23 Feb, 2022

Ashfield Huntsworth finalizes $200M add-on term loan, preps allocations

A J.P. Morgan-led arranger group finalized pricing at the midpoint of talk on the $200 million add-on first-lien term loan for Ashfield Huntsworth. Investors are being told to expect allocations today, according to sources.

The add-on comes at an issue price of 99.25, versus a guidance range of 99-99.5 at launch, and it is fungible with the existing $1.011 billion first-lien term loan due 2028 that is priced at L+425, with a 0.5% Libor floor. Note that the existing 101 soft call protection is due to roll off in August.

At final terms, the yield to maturity is 4.98%, compared to 4.93%-5.03% under the original talk.

NatWest, ING, Bank of Ireland, Barclays, Jefferies and RBC Capital Markets are joint lead arrangers on the deal.

First-lien facility ratings are B/B1, with a 3 recovery rating from S&P Global Ratings. Corporate ratings are B/B2, with stable outlooks.

Proceeds from the add-on will be used to finance the acquisition of Research Partnership, to satisfy tax liabilities and for general corporate purposes. The purchase price for the acquisition is $176 million, and the tax liability is associated with the separation of the company's pharmaceutical packaging business, Sharp, rating agencies note.

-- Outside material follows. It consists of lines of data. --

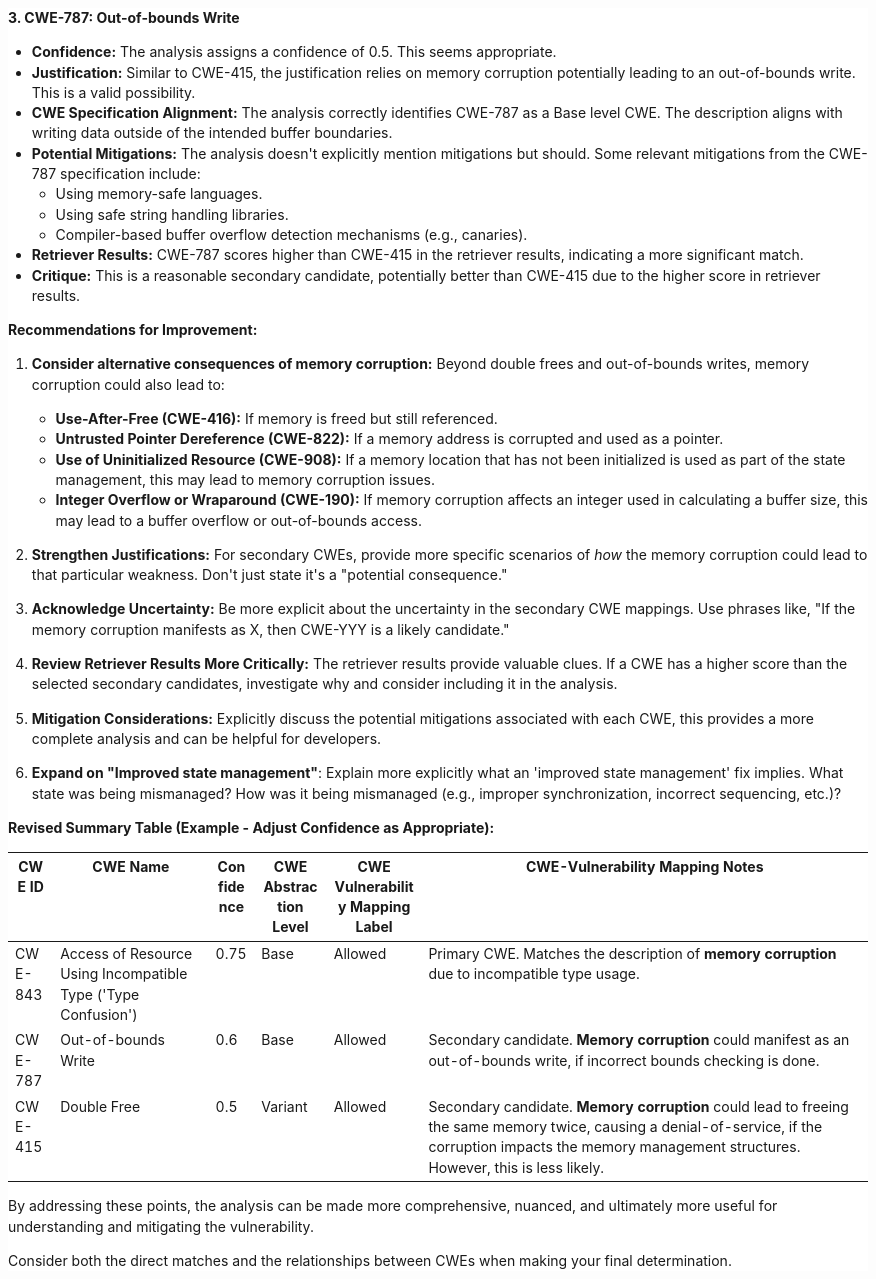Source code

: **3. CWE-787: Out-of-bounds Write**

*   **Confidence:** The analysis assigns a confidence of 0.5. This seems appropriate.
*   **Justification:** Similar to CWE-415, the justification relies on memory corruption potentially leading to an out-of-bounds write. This is a valid possibility.
*   **CWE Specification Alignment:** The analysis correctly identifies CWE-787 as a Base level CWE. The description aligns with writing data outside of the intended buffer boundaries.
*   **Potential Mitigations:**  The analysis doesn't explicitly mention mitigations but should. Some relevant mitigations from the CWE-787 specification include:
    *   Using memory-safe languages.
    *   Using safe string handling libraries.
    *   Compiler-based buffer overflow detection mechanisms (e.g., canaries).
*   **Retriever Results:** CWE-787 scores higher than CWE-415 in the retriever results, indicating a more significant match.
*   **Critique:** This is a reasonable secondary candidate, potentially better than CWE-415 due to the higher score in retriever results.

**Recommendations for Improvement:**

1.  **Consider alternative consequences of memory corruption:** Beyond double frees and out-of-bounds writes, memory corruption could also lead to:
    *   **Use-After-Free (CWE-416):**  If memory is freed but still referenced.
    *   **Untrusted Pointer Dereference (CWE-822):** If a memory address is corrupted and used as a pointer.
    *   **Use of Uninitialized Resource (CWE-908):** If a memory location that has not been initialized is used as part of the state management, this may lead to memory corruption issues.
    *   **Integer Overflow or Wraparound (CWE-190):** If memory corruption affects an integer used in calculating a buffer size, this may lead to a buffer overflow or out-of-bounds access.

2.  **Strengthen Justifications:**  For secondary CWEs, provide more specific scenarios of *how* the memory corruption could lead to that particular weakness.  Don't just state it's a "potential consequence."
3.  **Acknowledge Uncertainty:** Be more explicit about the uncertainty in the secondary CWE mappings. Use phrases like, "If the memory corruption manifests as X, then CWE-YYY is a likely candidate."
4.  **Review Retriever Results More Critically:**  The retriever results provide valuable clues. If a CWE has a higher score than the selected secondary candidates, investigate why and consider including it in the analysis.
5.  **Mitigation Considerations:** Explicitly discuss the potential mitigations associated with each CWE, this provides a more complete analysis and can be helpful for developers.
6. **Expand on "Improved state management"**: Explain more explicitly what an 'improved state management' fix implies. What state was being mismanaged? How was it being mismanaged (e.g., improper synchronization, incorrect sequencing, etc.)?

**Revised Summary Table (Example - Adjust Confidence as Appropriate):**

| CWE ID | CWE Name | Confidence | CWE Abstraction Level | CWE Vulnerability Mapping Label | CWE-Vulnerability Mapping Notes |
|---|---|---|---|---|---|
| CWE-843 | Access of Resource Using Incompatible Type ('Type Confusion') | 0.75 | Base | Allowed | Primary CWE. Matches the description of **memory corruption** due to incompatible type usage. |
| CWE-787 | Out-of-bounds Write | 0.6 | Base | Allowed | Secondary candidate. **Memory corruption** could manifest as an out-of-bounds write, if incorrect bounds checking is done. |
| CWE-415 | Double Free | 0.5 | Variant | Allowed | Secondary candidate. **Memory corruption** could lead to freeing the same memory twice, causing a denial-of-service, if the corruption impacts the memory management structures. However, this is less likely. |

By addressing these points, the analysis can be made more comprehensive, nuanced, and ultimately more useful for understanding and mitigating the vulnerability.

Consider both the direct matches and the relationships between CWEs
when making your final determination.
        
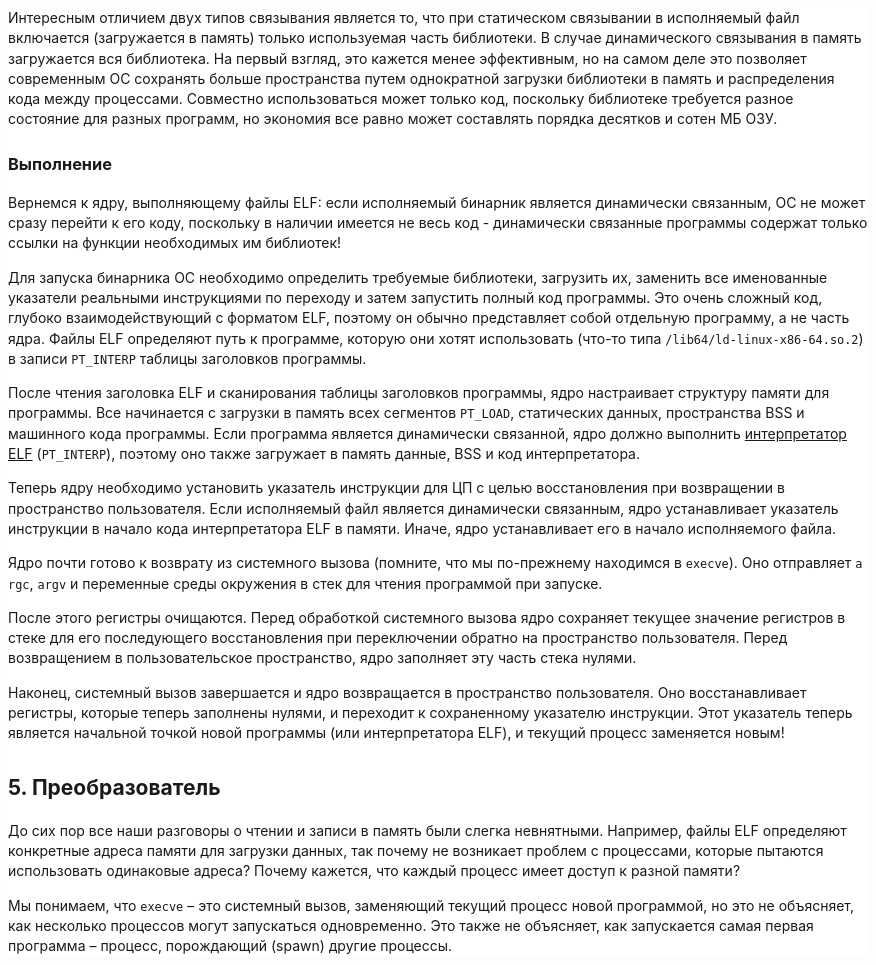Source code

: Интересным отличием двух типов связывания является то, что при статическом связывании в исполняемый файл включается (загружается в память) только используемая часть библиотеки. В случае динамического связывания в память загружается вся библиотека. На первый взгляд, это кажется менее эффективным, но на самом деле это позволяет современным ОС сохранять больше пространства путем однократной загрузки библиотеки в память и распределения кода между процессами. Совместно использоваться может только код, поскольку библиотеке требуется разное состояние для разных программ, но экономия все равно может составлять порядка десятков и сотен МБ ОЗУ.

### Выполнение

Вернемся к ядру, выполняющему файлы ELF: если исполняемый бинарник является динамически связанным, ОС не может сразу перейти к его коду, поскольку в наличии имеется не весь код - динамически связанные программы содержат только ссылки на функции необходимых им библиотек!

Для запуска бинарника ОС необходимо определить требуемые библиотеки, загрузить их, заменить все именованные указатели реальными инструкциями по переходу и затем запустить полный код программы. Это очень сложный код, глубоко взаимодействующий с форматом ELF, поэтому он обычно представляет собой отдельную программу, а не часть ядра. Файлы ELF определяют путь к программе, которую они хотят использовать (что-то типа `/lib64/ld-linux-x86-64.so.2`) в записи `PT_INTERP` таблицы заголовков программы.

После чтения заголовка ELF и сканирования таблицы заголовков программы, ядро настраивает структуру памяти для программы. Все начинается с загрузки в память всех сегментов `PT_LOAD`, статических данных, пространства BSS и машинного кода программы. Если программа является динамически связанной, ядро должно выполнить [интерпретатор ELF](https://unix.stackexchange.com/questions/400621/what-is-lib64-ld-linux-x86-64-so-2-and-why-can-it-be-used-to-execute-file) (`PT_INTERP`), поэтому оно также загружает в память данные, BSS и код интерпретатора.

Теперь ядру необходимо установить указатель инструкции для ЦП с целью восстановления при возвращении в пространство пользователя. Если исполняемый файл является динамически связанным, ядро устанавливает указатель инструкции в начало кода интерпретатора ELF в памяти. Иначе, ядро устанавливает его в начало исполняемого файла.

Ядро почти готово к возврату из системного вызова (помните, что мы по-прежнему находимся в `execve`). Оно отправляет `argc`, `argv` и переменные среды окружения в стек для чтения программой при запуске.

После этого регистры очищаются. Перед обработкой системного вызова ядро сохраняет текущее значение регистров в стеке для его последующего восстановления при переключении обратно на пространство пользователя. Перед возвращением в пользовательское пространство, ядро заполняет эту часть стека нулями.

Наконец, системный вызов завершается и ядро возвращается в пространство пользователя. Оно восстанавливает регистры, которые теперь заполнены нулями, и переходит к сохраненному указателю инструкции. Этот указатель теперь является начальной точкой новой программы (или интерпретатора ELF), и текущий процесс заменяется новым!

## 5. Преобразователь

До сих пор все наши разговоры о чтении и записи в память были слегка невнятными. Например, файлы ELF определяют конкретные адреса памяти для загрузки данных, так почему не возникает проблем с процессами, которые пытаются использовать одинаковые адреса? Почему кажется, что каждый процесс имеет доступ к разной памяти?

Мы понимаем, что `execve` – это системный вызов, заменяющий текущий процесс новой программой, но это не объясняет, как несколько процессов могут запускаться одновременно. Это также не объясняет, как запускается самая первая программа – процесс, порождающий (spawn) другие процессы.
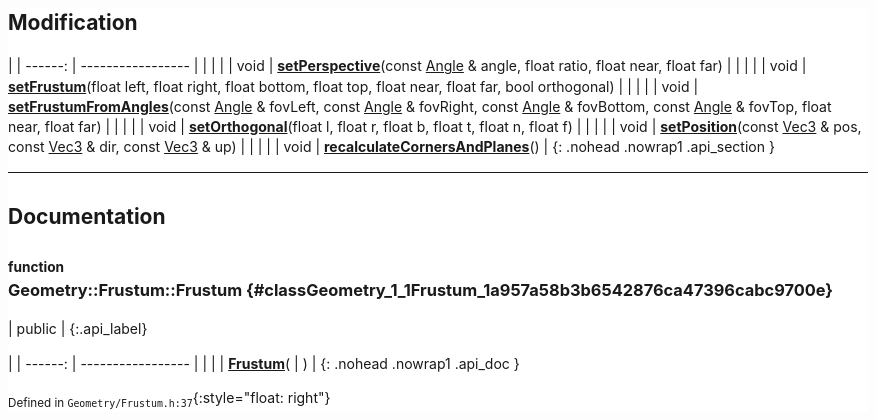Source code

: 

## Modification

|
| ------: | ----------------- |
|  | |
| void | **[setPerspective](#classGeometry_1_1Frustum_1a8a7af6781611543fcb1243b0799edb03)**(const [Angle](namespaceGeometry#namespaceGeometry_1add8f0bfbc173e50540e5a71500f085ab) & angle, float ratio, float near, float far) |
|  | |
| void | **[setFrustum](#classGeometry_1_1Frustum_1a0b1cc5bd917f82da9ee260fdda178714)**(float left, float right, float bottom, float top, float near, float far, bool orthogonal) |
|  | |
| void | **[setFrustumFromAngles](#classGeometry_1_1Frustum_1aa86df07add38e4651dc689c71699b14c)**(const [Angle](namespaceGeometry#namespaceGeometry_1add8f0bfbc173e50540e5a71500f085ab) & fovLeft, const [Angle](namespaceGeometry#namespaceGeometry_1add8f0bfbc173e50540e5a71500f085ab) & fovRight, const [Angle](namespaceGeometry#namespaceGeometry_1add8f0bfbc173e50540e5a71500f085ab) & fovBottom, const [Angle](namespaceGeometry#namespaceGeometry_1add8f0bfbc173e50540e5a71500f085ab) & fovTop, float near, float far) |
|  | |
| void | **[setOrthogonal](#classGeometry_1_1Frustum_1a2c316af082885926c13040243a0a973c)**(float l, float r, float b, float t, float n, float f) |
|  | |
| void | **[setPosition](#classGeometry_1_1Frustum_1a1f588c42e6d7518e7886041ad1a531eb)**(const [Vec3](namespaceGeometry#namespaceGeometry_1ab29e4544da9b15b5bf224cbf5b691313) & pos, const [Vec3](namespaceGeometry#namespaceGeometry_1ab29e4544da9b15b5bf224cbf5b691313) & dir, const [Vec3](namespaceGeometry#namespaceGeometry_1ab29e4544da9b15b5bf224cbf5b691313) & up) |
|  | |
| void | **[recalculateCornersAndPlanes](#classGeometry_1_1Frustum_1ad63166da21ba0a2a9e15fb80519865d7)**() |
{: .nohead .nowrap1 .api_section }


-------------------------------------------------------------------

## Documentation

### <small>function</small><br/> Geometry::Frustum::Frustum {#classGeometry_1_1Frustum_1a957a58b3b6542876ca47396cabc9700e}

| public |
{:.api_label}

|
| ------: | ----------------- |
|  |
|  **[Frustum](#classGeometry_1_1Frustum_1a957a58b3b6542876ca47396cabc9700e)**( |  ) |
{: .nohead .nowrap1 .api_doc }





<sub>Defined in `Geometry/Frustum.h:37`</sub>{:style="float: right"}
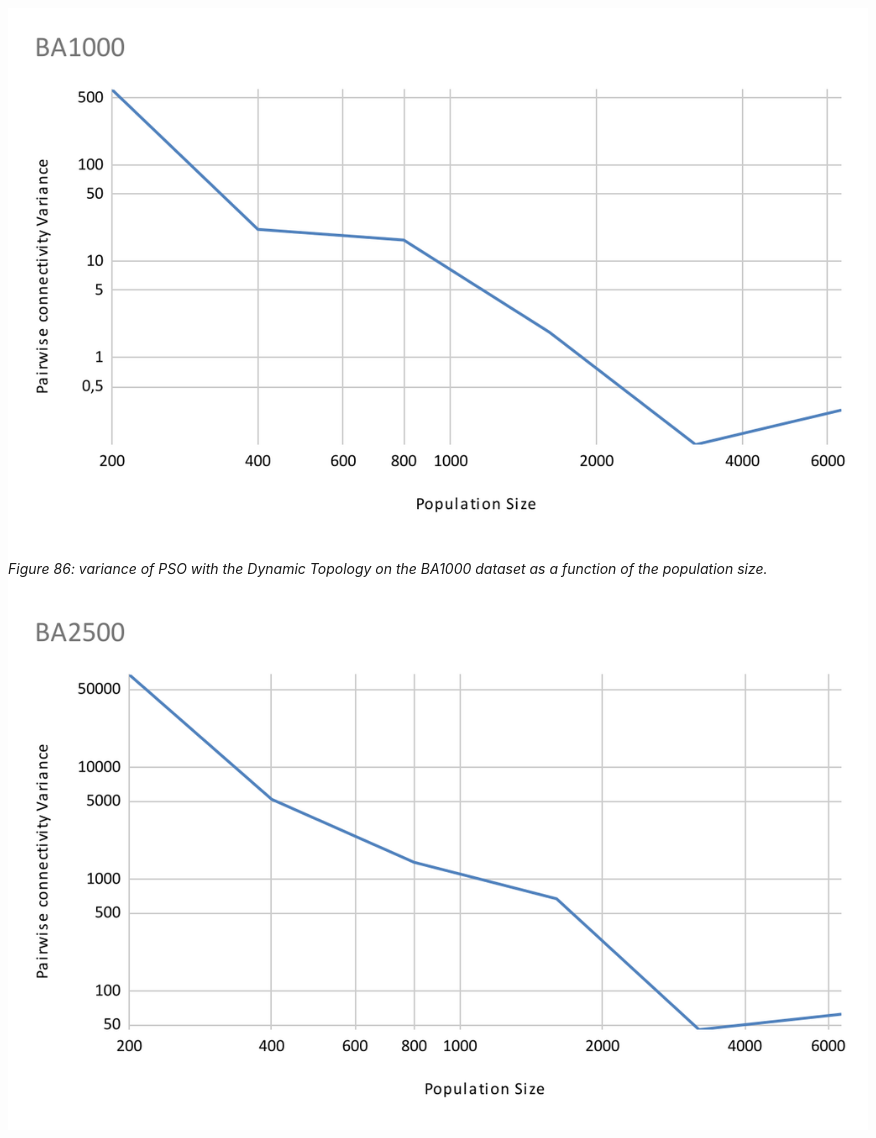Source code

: ![Reliability BA1000](DynamicVariance/BA1000.svg)

_Figure 86: variance of PSO with the Dynamic Topology on the BA1000 dataset as a function of the population size._

![Reliability BA2500](DynamicVariance/BA2500.svg)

In 2021 Clayton Dubilier & Rice acquired UDG Healthcare PLC, whose divisions included Ashfield and Sharp, and merged it with existing portfolio company Huntsworth. The transaction was backed with a cross-border loan financing that was syndicated in August 2021 comprising the dollar-denominated first-lien term loan as well as a €690 million tranche that priced at E+400, with a 0% floor. Additional financing included a $400 million revolver and a £330 million second-lien loan that was privately placed.

Ashfield Huntsworth is an independent end-to-end provider of outsourced medical communications, marketing and advisory services to pharmaceutical and biotech clients.